Moss Bros update shows progress but there's still work to do
May 15, 2019
Moss Bros has endured some tough times of late, with a tough trading environment and some self-inflicted problems around stock availability. But ahead of its annual general meeting, the company issued a trading update with a small sales rise on Wednesday, and said its performance continues to improve.
Not that it's out of the woods just yet as that trading environment remains extremely challenging, and the figures it issued still look a little fragile, although they did show strong progress in some key areas.
The update, covering the 15 weeks from January 27 to May 11, said that in spite of the weak backdrop, both full-price retail store sales and e-commerce have delivered “positive progress on last year.” The hire business, which used to be its mainstay but is now a tiny part of its overall revenue, continued to be challenging, “although we believe this reflects a continued switch in occasionwear to the group's retail and Tailor Me offer,” it said.
And after a spate of profit warnings from UK retailers, it was good news that it added the business remains on track to meet market expectations for the year.
Looking back at the most recent period, total sales rose 1.5%, although total like-for-like sales dipped by 0.2%. This compared with the total sales run rate reported in March at the time of its preliminary results announcement of 3.6%, so it has seen sales growth slowing but still positive.
But there was encouraging news from the fact that like-for-like retail sales, including e-commerce, were up 2.2%, “reflecting a strong e-commerce performance alongside positive momentum in high street stores.” Its Outlet store business “was more challenged, especially across the Easter period, when footfall was impacted by the warmer weather.”
And e-commerce sales continued to increase, up 18.7% on last year. E-commerce sales made up 15.5% of the total for the 15 weeks, compared with 13% for the same period last year.

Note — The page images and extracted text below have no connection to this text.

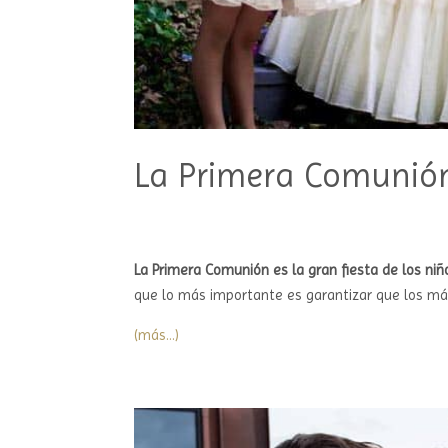
La Primera Comunión
La Primera Comunión es la gran fiesta de los niñ
que lo más importante es garantizar que los m
(más…)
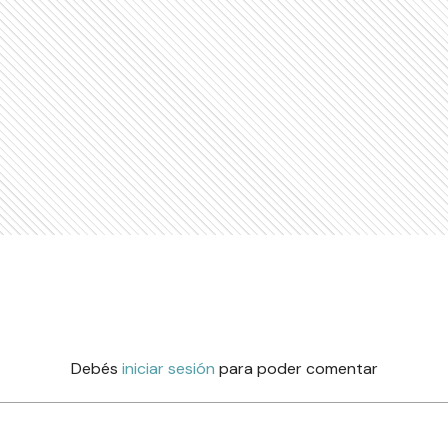
Debés
iniciar sesión
para poder comentar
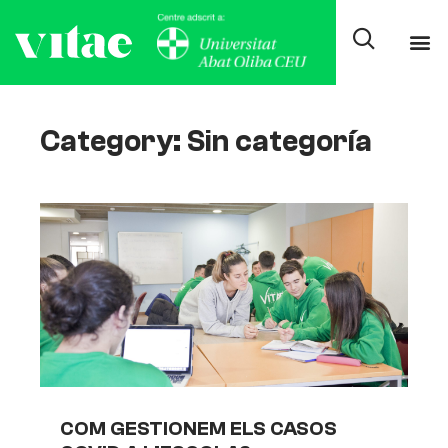
Category: Sin categoría
COM GESTIONEM ELS CASOS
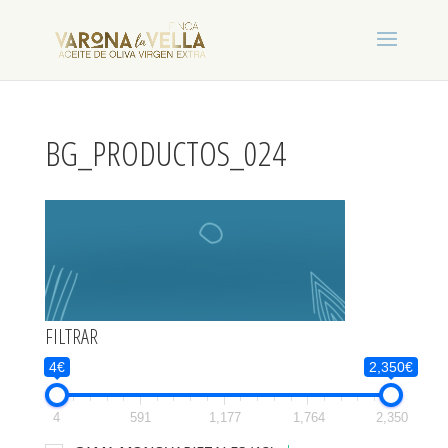
BG_PRODUCTOS_024
FILTRAR
4€
2,350€
4
591
1,177
1,764
2,350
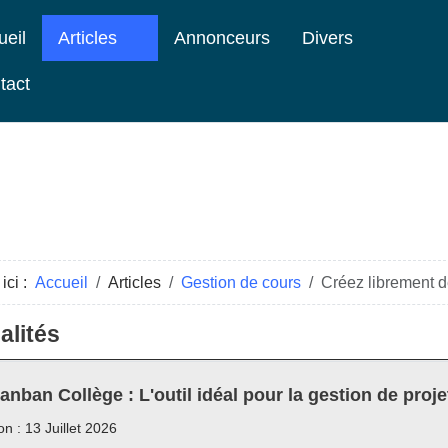
ueil
Articles
Annonceurs
Divers
tact
ici :
Accueil
Articles
Gestion de cours
Créez librement 
alités
anban Collège : L'outil idéal pour la gestion de proje
on : 13 Juillet 2026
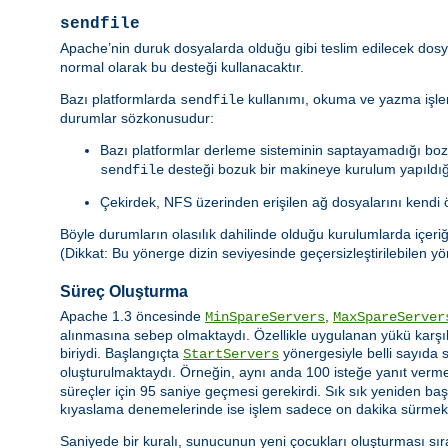
sendfile
Apache’nin duruk dosyalarda olduğu gibi teslim edilecek dosy
normal olarak bu desteği kullanacaktır.
Bazı platformlarda
kullanımı, okuma ve yazma işle
sendfile
durumlar sözkonusudur:
Bazı platformlar derleme sisteminin saptayamadığı boz
desteği bozuk bir makineye kurulum yapıldı
sendfile
Çekirdek, NFS üzerinden erişilen ağ dosyalarını kendi ö
Böyle durumların olasılık dahilinde olduğu kurulumlarda içeri
(Dikkat: Bu yönerge dizin seviyesinde geçersizleştirilebilen y
Süreç Oluşturma
Apache 1.3 öncesinde
,
MinSpareServers
MaxSpareServer
alınmasına sebep olmaktaydı. Özellikle uygulanan yükü karş
biriydi. Başlangıçta
yönergesiyle belli sayıda 
StartServers
oluşturulmaktaydı. Örneğin, aynı anda 100 isteğe yanıt verm
süreçler için 95 saniye geçmesi gerekirdi. Sık sık yeniden b
kıyaslama denemelerinde ise işlem sadece on dakika sürmekte
Saniyede bir kuralı, sunucunun yeni çocukları oluşturması s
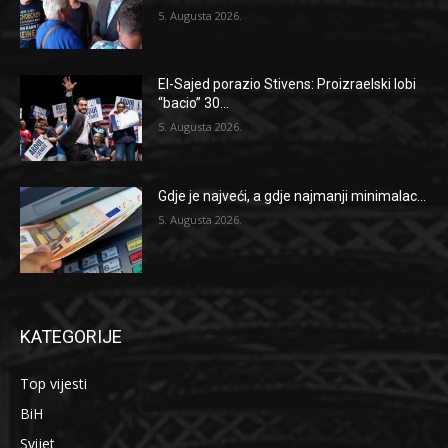
5. Augusta 2026.
El-Sajed porazio Stivens: Proizraelski lobi
“bacio” 30...
5. Augusta 2026.
Gdje je najveći, a gdje najmanji minimalac...
5. Augusta 2026.
KATEGORIJE
Top vijesti
BiH
Svijet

As mentioned though, hire sales are in what seems to be a terminal decline and like-for-like sales here on a 'cash taken' basis dropped 15.6%. As mentioned above, some of this business has switched to retail and specifically the Tailor Me offer, which saw 32% growth in order value.
So what did CEO Brian Brick have to say? “We are making progress on last year, having recovered from the stock issues and improved our supply chain. Retail and e-commerce sales have shown further improvement against this backdrop.
“We are building momentum in new channels to market and we are seeing a growth in new customers as a result. We are focused on the peak phase of our trading year, encompassing wedding season, prom and Ascot. The wider trading environment remains both highly competitive and price sensitive, but we are well placed with our strong core offer and levels of stock availability.”